The (Unadulterated) Mathematics of Incidence: Concept Lattice

This post is intended to be a quick and dirty introduction to Formal Concept Analysis – unadulterated by all the things that would make it easier to understand.

I have a series of presentations on SlideShare that introduces Formal Concept Analysis through a recommender systems example. I did rip off the basic example to use here, but I actually stripped it down to its bare essence. Look there if you are looking for a motivated, and slightly slower, introduction. I’m also not going to be terribly pedantic – e.g., no theorems, proofs or exercises. So, if you are looking for the real math of Formal Concept Analysis, you want to start with the book by Ganter and Wille.

Here, I’m just going to jump right in.

Incidence relations

A number of problems involve some form of incidence relation – the recommender example I use in the presentations has Users and Items, but they show up in a number of places. For FCA, an incidence relation is a binary relation between objects and attributes. For this post, we work with a formal context $\mathbb{K}=(G,M,I)$ that consists of a set $G$ of objects, a set $M$ of attributes, and the incidence relation $I\subseteq G\times M$ .

We can also encounter an incidence relation that is weighted, where $I\subseteq G\times M\times W$ for some domain $W$ of weights. In this case, it is possible to scale the weights so that we could created an unweighted context with attributes that represent the original attributes with the scaled weight. You can think of the scaling as mapping $(g,m,w)$ into $(g,m*{s(w)})$ in the context where the attributes $m*{s(w)}$ are elements of $M\times s(W)$ .

Different scalings will give us different unweighted incidence relations, and the “right” choice depends on the data and how we should interpret it. So, while, technically, it is sufficient to look at the unweighted cases, eventually we will want to consider alternatives.

• [Data under study]:
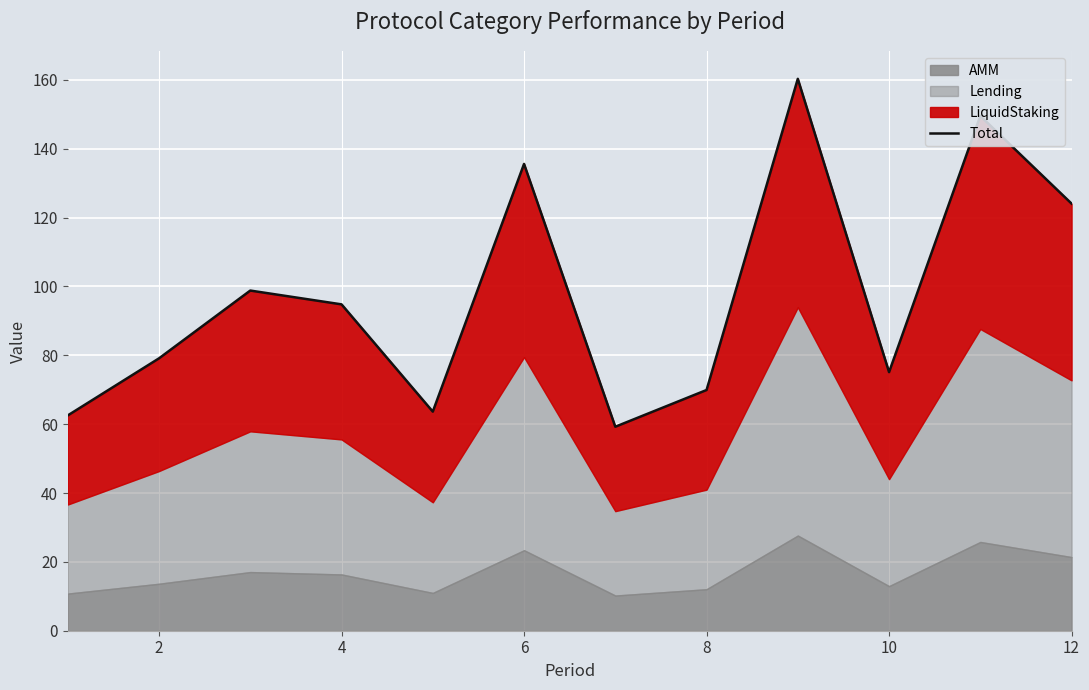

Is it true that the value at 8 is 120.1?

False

==

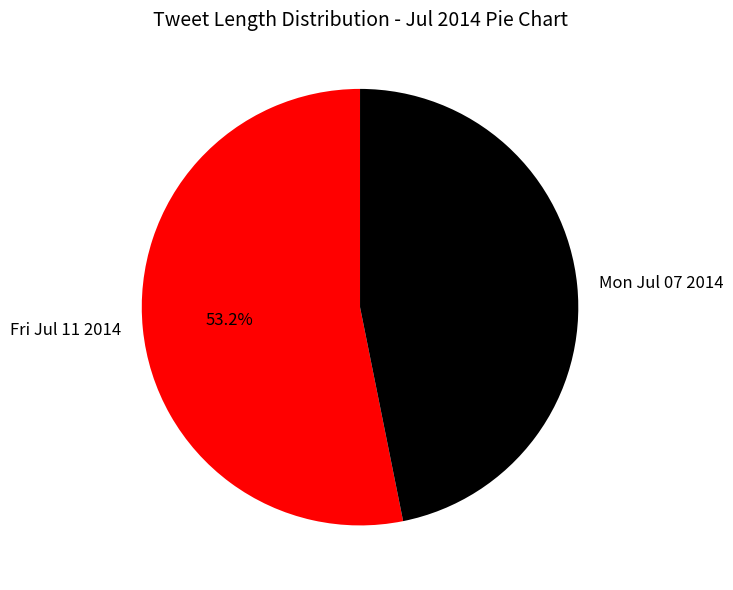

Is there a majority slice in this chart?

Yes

• [Required actions]:
1 - Which book does the Formal Concept Analysis post recommend for the real math of the subject?
2 - Set down the part of the Formal Concept Analysis post that opens with the words containing "I have a series" and closes with "Ganter and Wille.".
3 - Write the next part of the Formal Concept Analysis post, picking up after its final sentence.
The records were drawn from a different source.

• [Answers given]:
1 - The book by Ganter and Wille.

2 -
I have a series of presentations on SlideShare that introduces Formal Concept Analysis through a recommender systems example. I did rip off the basic example to use here, but I actually stripped it down to its bare essence. Look there if you are looking for a motivated, and slightly slower, introduction. I’m also not going to be terribly pedantic – e.g., no theorems, proofs or exercises. So, if you are looking for the real math of Formal Concept Analysis, you want to start with the book by Ganter and Wille.

3 -
Partially ordered sets and lattices

Let $P$ be a set, then $(P,\leq)$ is a partially ordered set (poset) when the order is a relation on $P$ that is

reflexive: $p\leq p$ , $\forall p\in P$ ,
anti-symmetric: if $p\leq q$ and $q\leq p$ then $p=q$ , $\forall p,q\in P$ , and
transitive: if $p\leq q$ and $q\leq r$ then $p\leq r$ , $\forall p,q,r\in P$ .

For $p,q\in P$ , we say that $p$ covers $q$ , written $p\succ q$ , if $p\geq q$ and there is no $r\in P$ such that $p\geq r\geq q$ . If the poset $P$ has an element $p\in P$ so that $p\leq q$ for all $q\in P$ , then $p$ is called the bottom of the poset and written as $\bot$ . Similarly, the top of a poset, written $\top$ , is an element $r\in P$ such that $q\leq r$ for all $q\in P$ .

For a poset $(\mathcal{L},\leq)$ and $S\subseteq \mathcal{L}$ , the least upper bound of $S$ is $\bigvee S=p$ where $p\in\mathcal{L}$ and $s\leq p$ , $\forall s\in S$ ; and the greatest lower bound of $S$ is $\bigwedge S= q$ where $p\in\mathcal{L}$ and $q\leq s$ , $\forall s\in S$ . If $\bigvee S$ and $\bigwedge S$ exist for any set $S\subseteq\mathcal{L}$ then $\mathcal{L}$ is a (complete) lattice. A complete lattice has both a top and bottom.

A standard example of a lattice is the powerset of a set. For $G$ , the set of objects of a formal context $\mathbb{K}$ , the powerset of $G$ is $\mathcal{P}(G)$ , the set of subsets of $G$ . $(\mathcal{P}(G),\subseteq)$ is a poset ordered by set inclusion, and is a lattice with set union as least upper bound, and set intersection as greatest lower bound. The top of $\mathcal{P}(G)$ is $G$ and the bottom $\emptyset$ (the empty set). The powerset is an important example, because it is the canonical Boolean algebra, and is also a major part of the construction we consider in the next section.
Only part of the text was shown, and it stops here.